What Recent Stories on Google and GM Data Collection Mean for CAVs

Two recent news stories build interestingly on my recent blog post about CAVs and privacy. The first, from Forbes, detailing law enforcement use of “reverse location” orders, where by investigators can obtain from Google information on all Google users in a given location at a given time. This would allow, for example, police to obtain data on every Google account user within a mile of a gas station when it was robbed. Similar orders have been used to obtain data from Facebook and Snapchat.

Look forward a few years and it’s not hard to imagine similar orders being sent to the operators of CAVs, to obtain the data of untold numbers of users at the time of a crime. The problem here is that such orders can cast far too wide a net and allow law enforcement access to the data of people completely uninvolved with the case being investigated. In one of the cases highlighted by Forbes, the area from which investigators requested data included not only the store that was robbed, but also nearby homes. The same situation could occur with CAVs, pulling in data from passengers completely unrelated to a crime scene who happen to have been driving nearby.

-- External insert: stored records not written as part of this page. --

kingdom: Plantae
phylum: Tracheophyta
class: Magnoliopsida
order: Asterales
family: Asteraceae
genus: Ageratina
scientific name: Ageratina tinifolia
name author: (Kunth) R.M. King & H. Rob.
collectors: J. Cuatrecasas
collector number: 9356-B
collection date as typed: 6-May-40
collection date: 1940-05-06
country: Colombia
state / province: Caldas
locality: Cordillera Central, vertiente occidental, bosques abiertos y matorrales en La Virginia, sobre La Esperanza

The other story comes from The Verge, which covers data mining done by GM in Los Angeles and Chicago in 2017.  From the article:

GM captured minuted details such as station selection, volume level, and ZIP codes of vehicle owners, and then used the car’s built-in Wi-Fi signal to upload the data to its servers. The goal was to determine the relationship between what drivers listen to and what they buy and then turn around and sell the data to advertisers and radio operators. And it got really specific: GM tracked a driver listening to country music who stopped at a Tim Horton’s restaurant. (No data on that donut order, though.)

That’s an awful lot of information on a person’s daily habits. While many people have become accustomed (or perhaps numb) to the collection of their data online, one wonders how many have given thought to the data collected by their vehicle. The article also points out scale of the data collected by connected cars and what it could be worth on the market:

According to research firm McKinsey, connected cars create up to 600GB of data per day — the equivalent of more than 100 hours of HD video every 60 minutes — and self-driving cars are expected to generate more than 150 times that amount. The value of this data is expected to reach more than $1.5 trillion by the year 2030, McKinsey says.

Obviously, creators and operators of CAVs are going to want to tap into the market for data. But given the push for privacy legislation I highlighted in my last post, they may soon have to contend with limits on just what they can collect.

~ P.S. I can’t resist adding a brief note on some research from my undergraduate alma mater, the University of Illinois. It seems some researchers there are taking inspiration from the eyes of mantis shrimp to improve the capability of CAV cameras.